夏から秋にかけては、風邪を引く人が増えます。その理由としては、まず急激な気温の変化が挙げられます。夏の暑さでバテ気味の体は、そもそも免疫力や抵抗力が低下している状態です。秋になって急に肌寒くなると、その気温の変化に適応できず、自律神経が乱れて体調を崩しやすくなってしまうのです。
人間は5℃以上の急激な気温の変化があると、自律神経のバランスを崩しやすくなるといわれています。自律神経が乱れると、唾液などの分泌量が減り口や喉の粘膜が乾燥するため、細菌やウイルスが侵入しやすくなります。そして、自律神経が乱れると風邪のウイルスの動きを抑制する免疫細胞の機能も低下するため、ますます風邪を発症しやすい状態になってしまうということです。

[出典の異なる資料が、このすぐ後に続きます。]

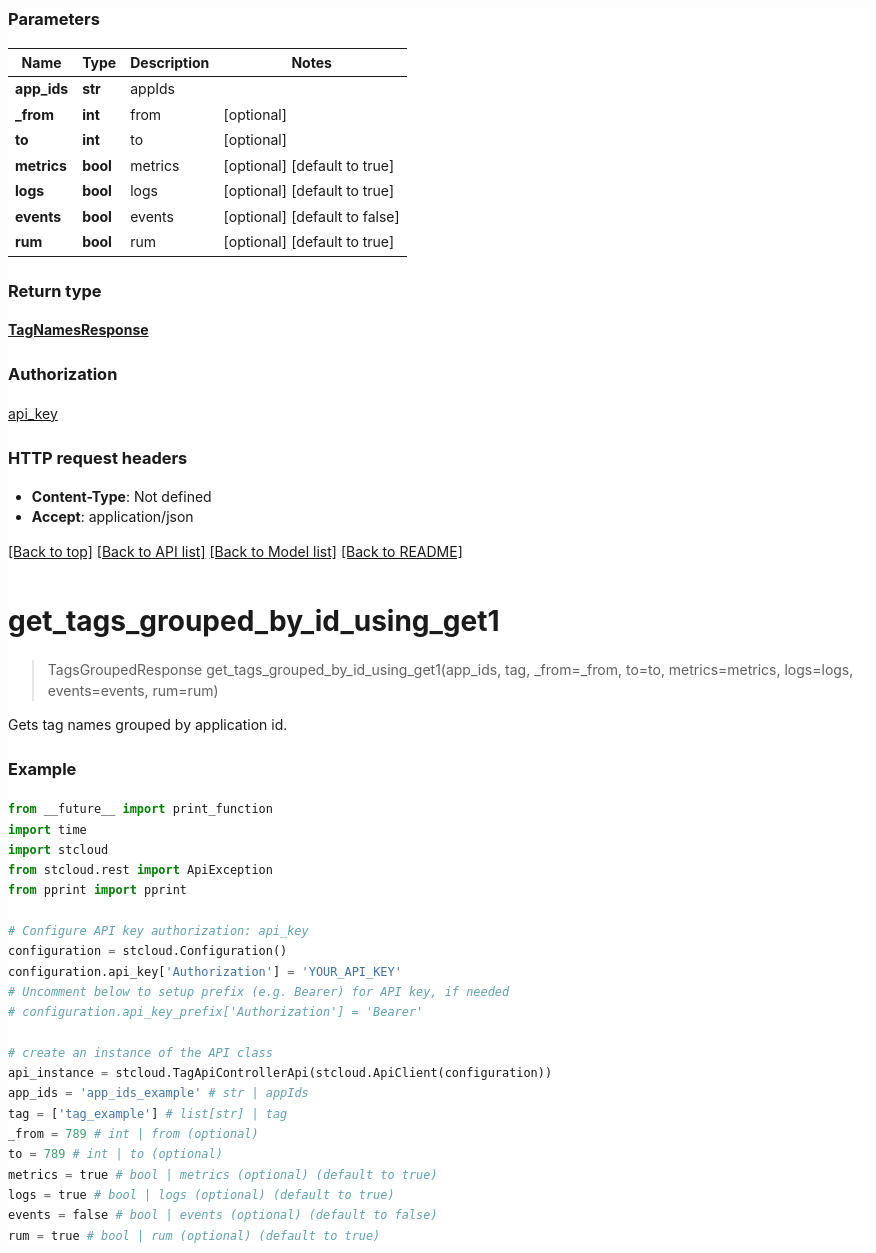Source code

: ### Parameters

| Name        | Type     | Description | Notes                         |
| ----------- | -------- | ----------- | ----------------------------- |
| **app_ids** | **str**  | appIds      |
| **_from**   | **int**  | from        | [optional]                    |
| **to**      | **int**  | to          | [optional]                    |
| **metrics** | **bool** | metrics     | [optional] [default to true]  |
| **logs**    | **bool** | logs        | [optional] [default to true]  |
| **events**  | **bool** | events      | [optional] [default to false] |
| **rum**     | **bool** | rum         | [optional] [default to true]  |

### Return type

[**TagNamesResponse**](TagNamesResponse.md)

### Authorization

[api_key](../README.md#api_key)

### HTTP request headers

- **Content-Type**: Not defined
- **Accept**: application/json

[[Back to top]](#) [[Back to API list]](../README.md#documentation-for-api-endpoints) [[Back to Model list]](../README.md#documentation-for-models) [[Back to README]](../README.md)

# **get_tags_grouped_by_id_using_get1**

> TagsGroupedResponse get_tags_grouped_by_id_using_get1(app_ids, tag, _from=_from, to=to, metrics=metrics, logs=logs, events=events, rum=rum)

Gets tag names grouped by application id.

### Example

```python
from __future__ import print_function
import time
import stcloud
from stcloud.rest import ApiException
from pprint import pprint

# Configure API key authorization: api_key
configuration = stcloud.Configuration()
configuration.api_key['Authorization'] = 'YOUR_API_KEY'
# Uncomment below to setup prefix (e.g. Bearer) for API key, if needed
# configuration.api_key_prefix['Authorization'] = 'Bearer'

# create an instance of the API class
api_instance = stcloud.TagApiControllerApi(stcloud.ApiClient(configuration))
app_ids = 'app_ids_example' # str | appIds
tag = ['tag_example'] # list[str] | tag
_from = 789 # int | from (optional)
to = 789 # int | to (optional)
metrics = true # bool | metrics (optional) (default to true)
logs = true # bool | logs (optional) (default to true)
events = false # bool | events (optional) (default to false)
rum = true # bool | rum (optional) (default to true)
```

なお、秋特有の朝晩の寒暖差も風邪を引く要因のひとつです。「日中暖かかったのでTシャツ1枚で出かけたら、夜は上着が欲しいくらい涼しくなっていた…」という経験は、多くの人がしたことがあると思います。衣替えが追いついていない人や夏のひんやりした寝具を使いっぱなしの人は、特に風邪を引きやすいので注意が必要です。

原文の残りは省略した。